In conclusion, STT is a useful intervention that can be helpful for pain modulation in patients that have a knee joint pathology but there is no evidence to support any physical changes on the body structures that are being targeted. This intervention should be used in conjunction with other interventions such as manual joint mobilizations and muscle strengthening to help achieve the best results.

Reference:

  1. Jurecka A, Papież M, Skucińska P, Gądek A. Evaluating the effectiveness of soft tissue therapy in the treatment of disorders and postoperative conditions of the knee joint—a systematic review. Journal of Clinical Medicine. 2021;10(24):5944. doi:10.3390/jcm10245944

Cupping Therapy

Reviewed by Tyler Tice, PT, DPT, OCS, ATC

Cupping therapy is a traditional healing method that has been used by practitioners around the world for centuries. Across the world the method used to perform cupping and the theory behind the practice is quite varied however the basics are relatively the same, a vacuum is created using a small cup to pull the skin up into the cup. This suction is believed to bring blood with nutrients to the area or in eastern medicine they believe that it brings “bad blood” to the surface.

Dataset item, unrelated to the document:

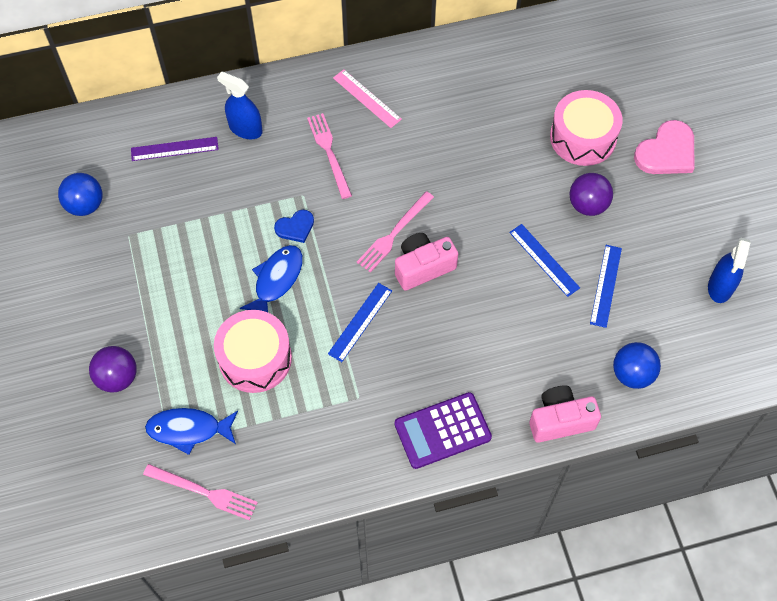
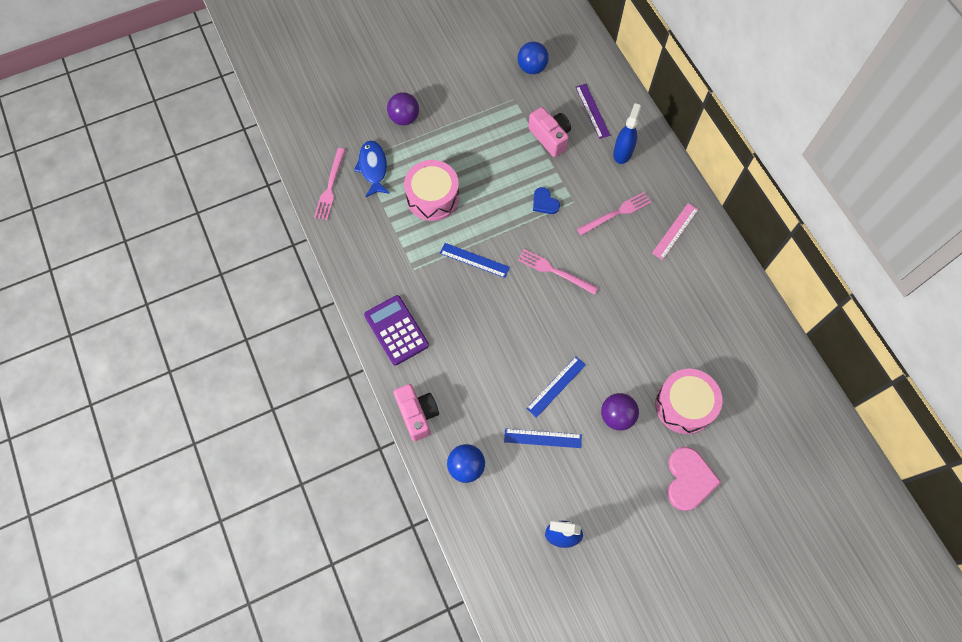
camera: 80 degrees right, 5 degrees up
(276, 280) = (497, 198): blue fish -> none
(423, 267) = (529, 296): pink camera -> pink camera (550, 137)
(667, 152) = (689, 479): pink heart -> pink heart turned 120 degrees counterclockwise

There are different methods used for cupping including dry cupping, wet cupping, fire cupping, and dynamic cupping. The two that are used by physical therapists are the dry and dynamic cupping methods. There is little understanding of what it is actually doing to the body but has been shown to greatly help patients with pain management and improve range of motion. There are many theories to explain the effects of cupping, some believe that the suction and pressure stimulate nerve fibers that interrupt pain signals to the brain. Others believe that the discomfort distracts the brain from the pain. Many also believe that cupping boosts circulation and nutrient delivery to the area allowing for the body to heal more efficiently.

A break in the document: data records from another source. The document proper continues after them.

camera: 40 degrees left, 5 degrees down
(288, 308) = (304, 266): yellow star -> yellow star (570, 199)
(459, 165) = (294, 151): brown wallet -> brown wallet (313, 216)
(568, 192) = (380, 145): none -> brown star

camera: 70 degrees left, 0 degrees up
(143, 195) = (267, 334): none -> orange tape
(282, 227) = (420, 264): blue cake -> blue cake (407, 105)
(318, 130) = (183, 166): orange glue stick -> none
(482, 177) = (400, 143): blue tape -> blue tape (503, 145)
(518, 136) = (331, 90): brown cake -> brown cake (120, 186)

What is the difference between dry cupping and dynamic cupping? Dry cupping is the most common method used, where multiple suction cups are placed over the muscle belly and left in one place for 5-10 minutes. Dynamic cupping is where the therapist or practitioner uses the suction cup to go back and forth across the muscle belly to bring the suction effects to the entire area and then many times are left in one spot to gain the same effects of dry cupping. While there is not a lot of research to explain why to use one method or the other, there is a main school of thought. Dry cupping is used for small muscles and deep muscles to improve blood flow and primarily for specific targeted pain modulation. This makes this option great for patients who have chronic pain or an old deeper injury.

Dynamic cupping is beneficial to be used over larger muscle areas such as the back, shoulders, or thighs. The movement of the cup is to help loosen tight muscles and fascia more evenly. The benefit of dynamic over traditional cupping is that it is believed to help increase range of motion by increasing flexibility and mobility of the soft tissues. This makes it more desirable for athletes and those who are struggling with muscle stiffness. It is also less intense and more tolerable by patients as it feels more like a deep tissue massage, leads to less bruising, and breaks up adhesions to relieve knots in the muscles.

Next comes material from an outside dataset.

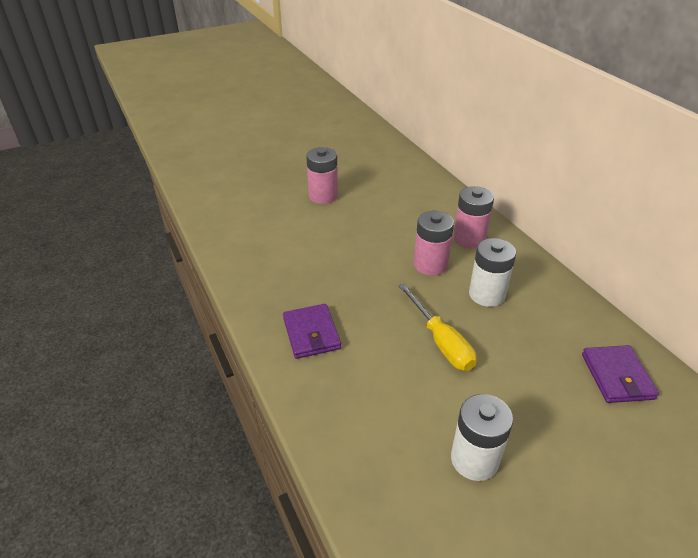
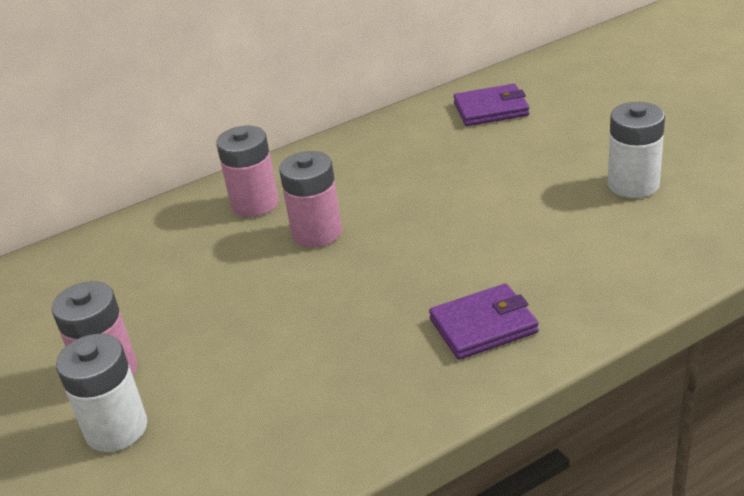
camera: 90 degrees left, 5 degrees down
(440, 341) = (470, 215): yellow screwdriver -> none
(486, 294) = (376, 186): white battery -> white battery (116, 429)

When done properly, cupping is a very safe modality to be used in a physical therapy session for pain modulation and range of motion. It is expected for the patient to experience mild redness, bruising, soreness, and fatigue following the use of cupping. Patients are not candidates for cupping if they have active infections, skin wounds, deep vein thrombosis (DVT), blood disorder, cancer, organ failure, are pregnant, or are on blood thinners. Cups should be cleaned after use and between patients, practitioners should wear PPE, and the treatment area should be disinfected to prevent the spread of diseases.